1. Your video should be 90 seconds or less. (Okay, okay: if it’s three minutes long but absolute genius, we’ll bend the rules for you. But let’s try to keep them short.)

2. Your video has to be about a Newbery award-winning (or Newbery honor-winning) book. Here’s a list of all the winners.

3. Just to be clear: we’re not looking for book trailers. We’re looking for full-on dramatizations, with mostly child actors, that manage to tell the entire story of a book in an ridiculously short amount of time.

4. Your video must condense the plot of the book in 90 seconds or less. Again, exceptions will be made for something really ingeniously bonkers, but it has to be related to a Newbery winning book.

5. Upload your videos to YouTube or Vimeo or whatever and send me the link at kennedyjames [at] gmail [dot] com. Make the subject line be “90 SECOND NEWBERY” and please tell me your name, age, where you’re from, and whatever other comments you’d like to include, including whether you’d like me to link to your personal site.
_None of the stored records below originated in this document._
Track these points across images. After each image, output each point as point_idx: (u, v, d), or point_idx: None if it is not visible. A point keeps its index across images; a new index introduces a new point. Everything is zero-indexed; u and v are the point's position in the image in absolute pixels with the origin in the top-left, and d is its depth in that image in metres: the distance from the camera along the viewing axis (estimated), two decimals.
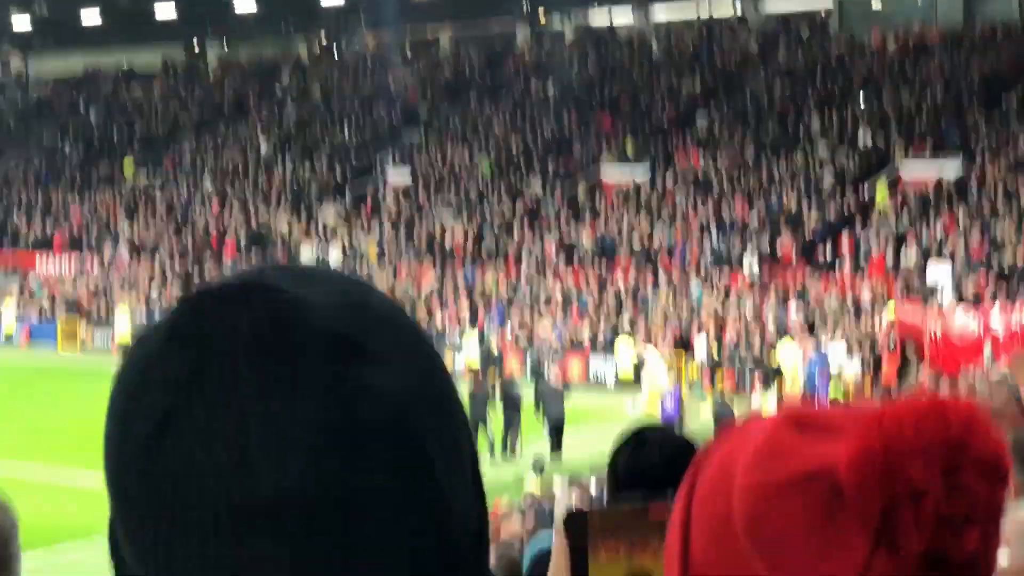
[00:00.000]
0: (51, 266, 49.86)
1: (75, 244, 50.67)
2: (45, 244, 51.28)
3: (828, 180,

You can give an alias if you want; I understand privacy concerns.

6. Sending the link to me grants me (James Kennedy) the right to post it on my blog and to other websites where I sometimes post content (like Facebook, Twitter, etc.) and to share at public readings, school visits—and hopefully the “90-Second Newbery” Film Festivals in New York and Chicago in November 2011!

7. Deadline is September 15, 2011. UPDATE: Deadline has been extended to October 17, 2011!


Now go, dust off your beloved copy of Song Of The Pines: A Story of Norwegian Lumbering in Wisconsin by Walter & Marion Havighurst (1950), and make me a movie!